> [TASK DESCRIPTION]
Please answer these questions from the text below on Australian culture:
1. What is the title of the book in which the essay appears?
2. In Picnic at Hanging Rock, to what are the school girls sacrificed?
3. Which poet was the first to sense a psychological meaning to these deaths and sacrifices?

> [TEXT PROVIDED]
- - - - -

I recently found confirmation of this invisible script in a book of essays a therapist friend who lives in Gordon on the distant north shore lent me. Here is an extract from this essay which is titled “The Australian Resistance to Individuation: Patrick’s White Knotted Mandala ” by David Tacey, in a book called “Placing Psyche, Exploring Cultural Complexes in Australia”, which seems to be a Jungian influenced collection of essays.
Its a bit dense but persist because by the time you get to the middle bit a smile of recognition should start twitching the corner(s) of your mouth(s) upwards...
“Our fear of yet longing for obliteration is repetitive, autonomous and resists consciousness. Not many of us are aware of it, apart from artists, sensitive individuals and psychotherapists. In daily life we support an adherence to reason and logic which is fanatical in its dogmatism, yet in the unconscious we harbour desires to abandon reason, overturn our plans, destroy our logic and sink into annihilation.
I have written about this before in my book
on Australian culture, Edge of the Sacred: Jung, Psyche, Earth. There, in a
section called “The Degraded Sacred and Alcoholism in white and black society”,
I explore the conundrum of Australian society: on the one hand a commitment to
democratic values and social order; on the other hand a barely disguised desire
to obliterate self in one or more of the favoured rituals of destruction: binge
drinking, excessive eating, abuse of drugs, [betting and gambolling, my addition] , consumerism, inertia, zoning out. ...
The fierce [ white Christian Anglo-Celtic Australian????] longing
for sacrifice originates from the realisation that the colonial consciousness
is not authentic. It did not emerge from this ground and needs to be sacrificed
so that something new can appear. ...These stories of national sacrifice are taught
as history in our schools, and our favourite novels, such as Patrick White's Voss,
are fictional accounts of early explorers who sought ecstatic self-mutilation
in the desert. Our favourite national films are about sacrifice: Picnic at
Hanging Rock, in which a group of school girls are drawn by magnetic force to a
volcanic mountain and sacrificed to it; Evil Angels, in which an innocent baby
is seized and eaten by a wild dog; Gallipoli, in which innocent teenagers are
sacrificed to the war machine and British military incompetence. The poet
Judith Wright was the first to sense a psychological meaning to these deaths
and sacrifices:
Are all these dead men in our literature,
then, a kind of ritual sacrifice? And just what is being sacrificed? Is it perhaps
the European consciousness-dominating, puritanical, analytical? ...

- - - - -

[Saved entries]
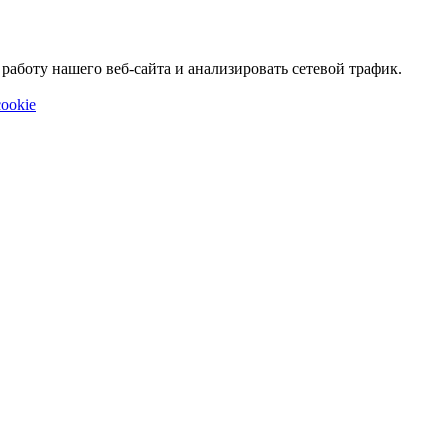
аботу нашего веб-сайта и анализировать сетевой трафик.
ookie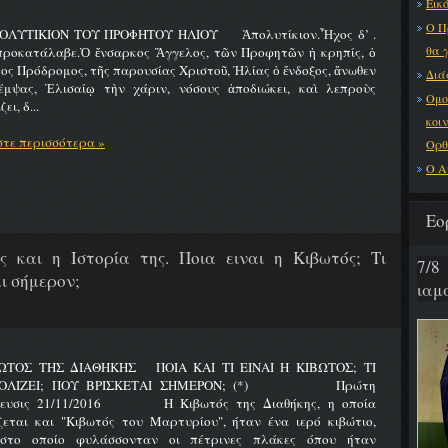
Εικό
Ο Π
ΟΛΥΤΙΚΙΟΝ ΤΟΥ ΠΡΟΦΗΤΟΥ ΗΛΙΟΥ Ἀπολυτίκιον.Ἦχος δ’ .
θα 
προκατάλαβε.Ὁ ἔνσαρκος Ἄγγελος, τῶν Προφητῶν ἡ κρηπίς, ὁ
ος Πρόδρομος, τῆς παρουσίας Χριστοῦ, Ἠλίας ὁ ἔνδοξος, ἄνωθεν
Διά
έμψας, Ἐλισαίῳ τὴν χάριν, νόσους ἀποδιώκει, καὶ λεπροὺς
Ομο
ει, δ...
κοι
τε περισσότερα »
Ορθ
Ο Α
Εο
ς και η Ιστορία της. Ποια ειναι η Κιβωτός; Τι
7/8
ι σήμερον;
ιαμα
ΩΤΟΣ ΤΗΣ ΔΙΑΘΗΚΗΣ ΠΟΙΑ ΚΑΙ ΤΙ ΕΙΝΑΙ Η ΚΙΒΩΤΟΣ; ΤΙ
ΟΛΙΖΕΙ; ΠΟΥ ΒΡΙΣΚΕΤΑΙ ΣΗΜΕΡΟΝ; (*) Πρώτη
ίευσις 21/11/2016 Η Κιβωτός της Διαθήκης, η οποία
ζεται και "Κιβωτός του Μαρτυρίου", ήταν ένα ιερό κιβώτιο,
στο οποίο φυλάσσονταν οι πέτρινες πλάκες όπου ήταν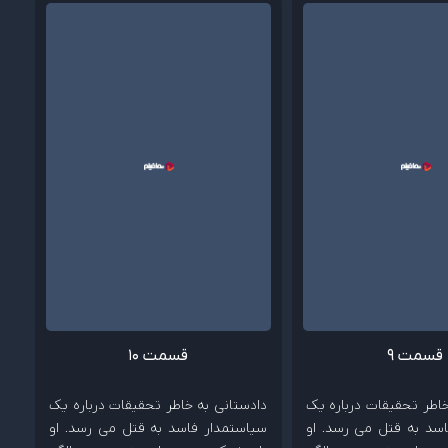
قسمت 9
قسمت 10
خاطر تحقیقات درباره یک
دادستانی به خاطر تحقیقات درباره یک
سد به قتل می رسد. او
سیاستمدار فاسد به قتل می رسد. او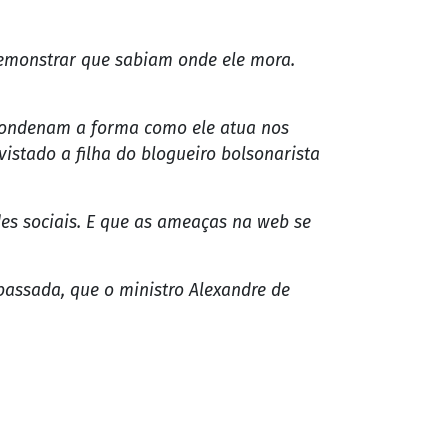
 demonstrar que sabiam onde ele mora.
e condenam a forma como ele atua nos
vistado a filha do blogueiro bolsonarista
es sociais. E que as ameaças na web se
passada, que o ministro Alexandre de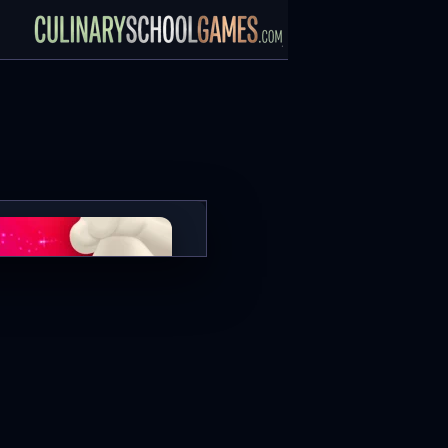
Baked Ziti
العب الآن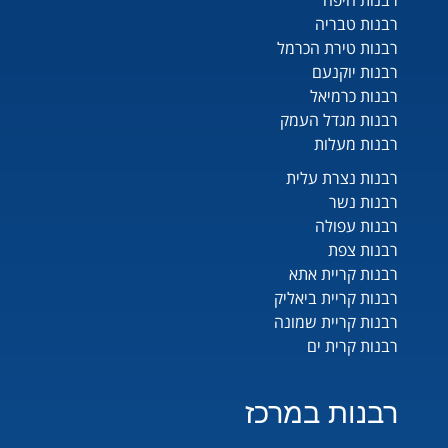
רבנות חיפה
רבנות טבריה
רבנות טירת הכרמל
רבנות יוקנעם
רבנות כרמיאל
רבנות מגדל העמק
רבנות מעלות
רבנות נצרת עלית
רבנות נשר
רבנות עפולה
רבנות צפת
רבנות קריית אתא
רבנות קריית ביאליק
רבנות קריית שמונה
רבנות קרית ים
רבנות במרכז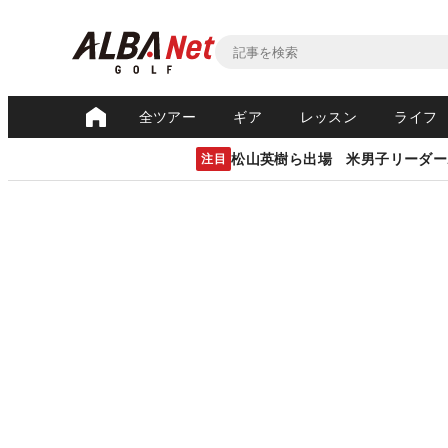
全ツアー
ギア
レッスン
ライフ
松山英樹ら出場 米男子リーダー
注目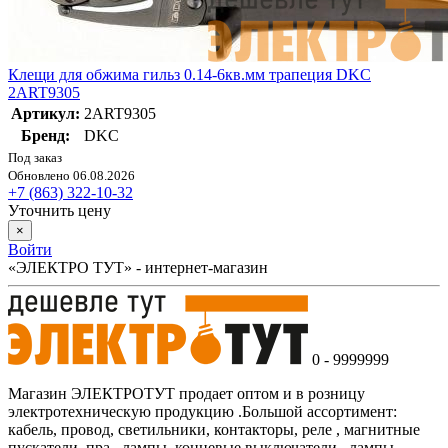
Клещи для обжима гильз 0.14-6кв.мм трапеция DKC
2ART9305
Артикул:
2ART9305
Бренд:
DKC
Под заказ
Обновлено 06.08.2026
+7 (863) 322-10-32
Уточнить цену
×
Войти
«ЭЛЕКТРО ТУТ» - интернет-магазин
0 - 9999999
Магазин ЭЛЕКТРОТУТ продает оптом и в розницу
электротехническую продукцию .Большой ассортимент:
кабель, провод, светильники, контакторы, реле , магнитные
пускатели, пра , лампы, концевые выключатели , лампы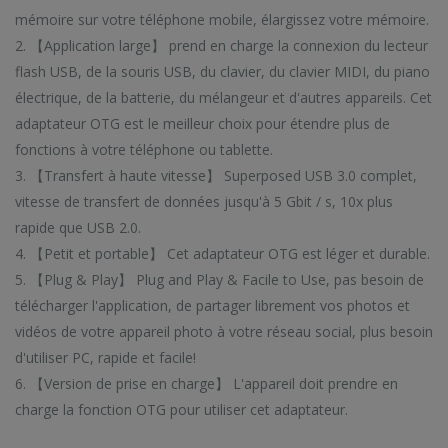
mémoire sur votre téléphone mobile, élargissez votre mémoire.
 NOUVEAUTÉS
VOIR TENDA
2. 【Application large】 prend en charge la connexion du lecteur
flash USB, de la souris USB, du clavier, du clavier MIDI, du piano
électrique, de la batterie, du mélangeur et d'autres appareils. Cet
adaptateur OTG est le meilleur choix pour étendre plus de
fonctions à votre téléphone ou tablette.
Câble de données de charge rapide rotatif à interface magnétique CC57 Type-C / USB-C
Câble de données de charge rapide rotatif à interface magnétique CC57 Type-C / USB-C
3. 【Transfert à haute vitesse】 Superposed USB 3.0 complet,
vitesse de transfert de données jusqu'à 5 Gbit / s, 10x plus
$11.78
$11.78
rapide que USB 2.0.
4. 【Petit et portable】 Cet adaptateur OTG est léger et durable.
Mini lecteur Mp3 lecteurs de musique multifonctions
Mini lecteur Mp3 lecteurs de musique multifonctions
5. 【Plug & Play】 Plug and Play & Facile to Use, pas besoin de
$19.88
$19.88
télécharger l'application, de partager librement vos photos et
vidéos de votre appareil photo à votre réseau social, plus besoin
d'utiliser PC, rapide et facile!
6. 【Version de prise en charge】 L'appareil doit prendre en
charge la fonction OTG pour utiliser cet adaptateur.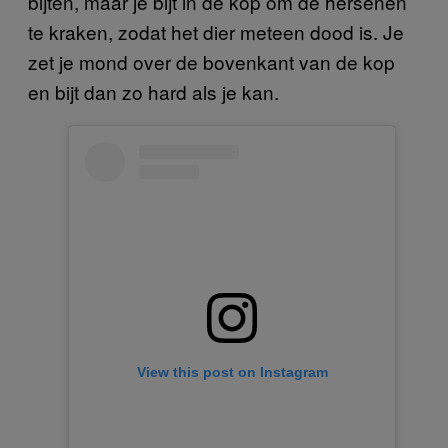
bijten, maar je bijt in de kop om de hersenen
te kraken, zodat het dier meteen dood is. Je
zet je mond over de bovenkant van de kop
en bijt dan zo hard als je kan.
View this post on Instagram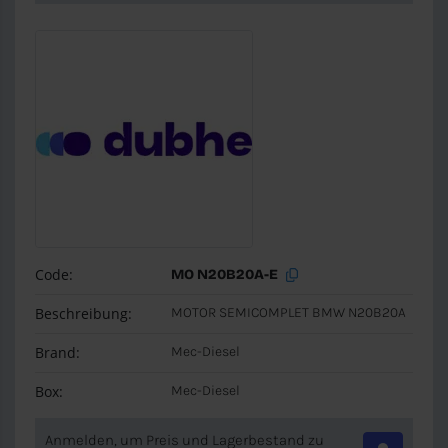
Code:
MO N20B20A-E
Beschreibung:
MOTOR SEMICOMPLET BMW N20B20A
Brand:
Mec-Diesel
Box:
Mec-Diesel
Anmelden, um Preis und Lagerbestand zu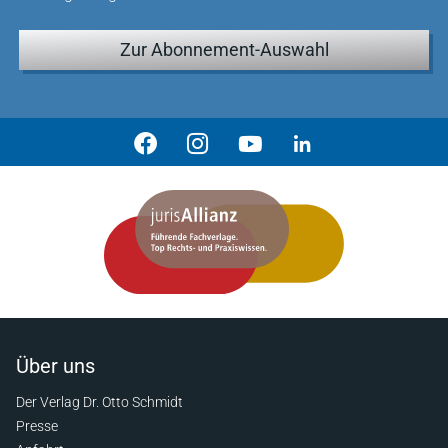
Zur Abonnement-Auswahl
Über uns
Der Verlag Dr. Otto Schmidt
Presse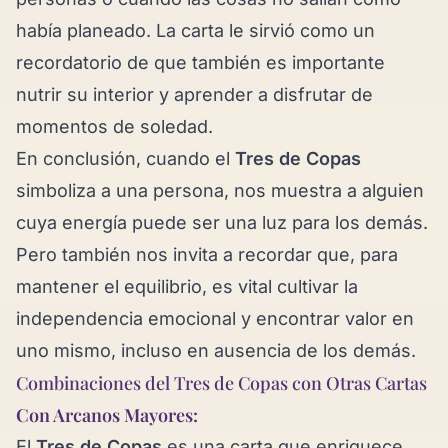
había planeado. La carta le sirvió como un
recordatorio de que también es importante
nutrir su interior y aprender a disfrutar de
momentos de soledad.
En conclusión, cuando el
Tres de Copas
simboliza a una persona, nos muestra a alguien
cuya energía puede ser una luz para los demás.
Pero también nos invita a recordar que, para
mantener el equilibrio, es vital cultivar la
independencia emocional y encontrar valor en
uno mismo, incluso en ausencia de los demás.
Combinaciones del Tres de Copas con Otras Cartas
Con Arcanos Mayores:
El
Tres de Copas
es una carta que enriquece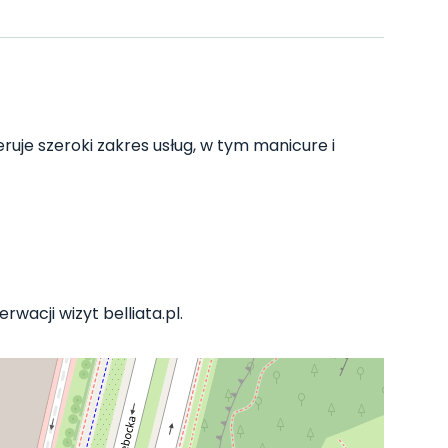
uje szeroki zakres usług, w tym manicure i
rwacji wizyt belliata.pl.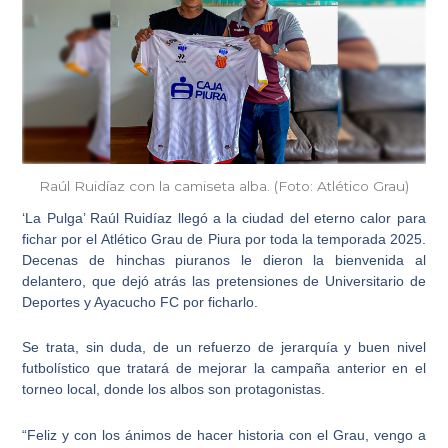
Raúl Ruidíaz con la camiseta alba. (Foto: Atlético Grau)
‘La Pulga’
Raúl Ruidíaz
llegó a la ciudad del eterno calor para
fichar por el
Atlético Grau de Piura
por toda la temporada 2025.
Decenas de hinchas piuranos le dieron la bienvenida al
delantero, que dejó atrás las pretensiones de Universitario de
Deportes y Ayacucho FC por ficharlo.
Se trata, sin duda, de un refuerzo de
jerarquía y buen nivel
futbolístico
que tratará de mejorar la campaña anterior en el
torneo local, donde los albos son protagonistas.
“Feliz y con los ánimos de hacer historia con el Grau, vengo a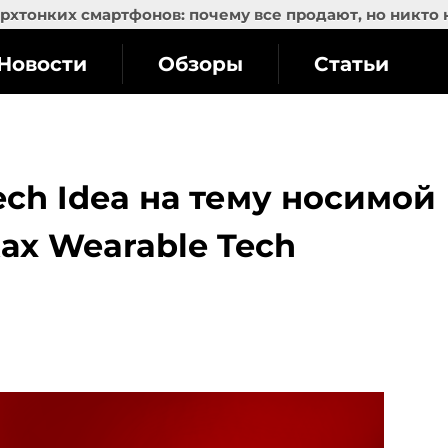
рхтонких смартфонов: почему все продают, но никто 
Новости
Обзоры
Статьи
ech Idea на тему носимой
ах Wearable Tech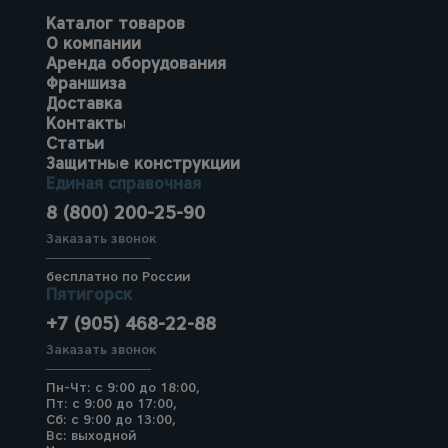
Каталог товаров
О компании
Аренда оборудования
Франшиза
Доставка
Контакты
Статьи
Защитные конструкции
Единая справочная
8 (800) 200-25-90
Заказать звонок
бесплатно по России
Пятигорск
+7 (905) 468-22-88
Заказать звонок
Пн-Чт: с 9:00 до 18:00,
Пт: с 9:00 до 17:00,
Сб: с 9:00 до 13:00,
Вс: выходной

- - - - -

> [SOLUTION TO THIS TASK]
1. Placing Psyche, Exploring Cultural Complexes in Australia
2. A volcanic mountain
3. Judith Wright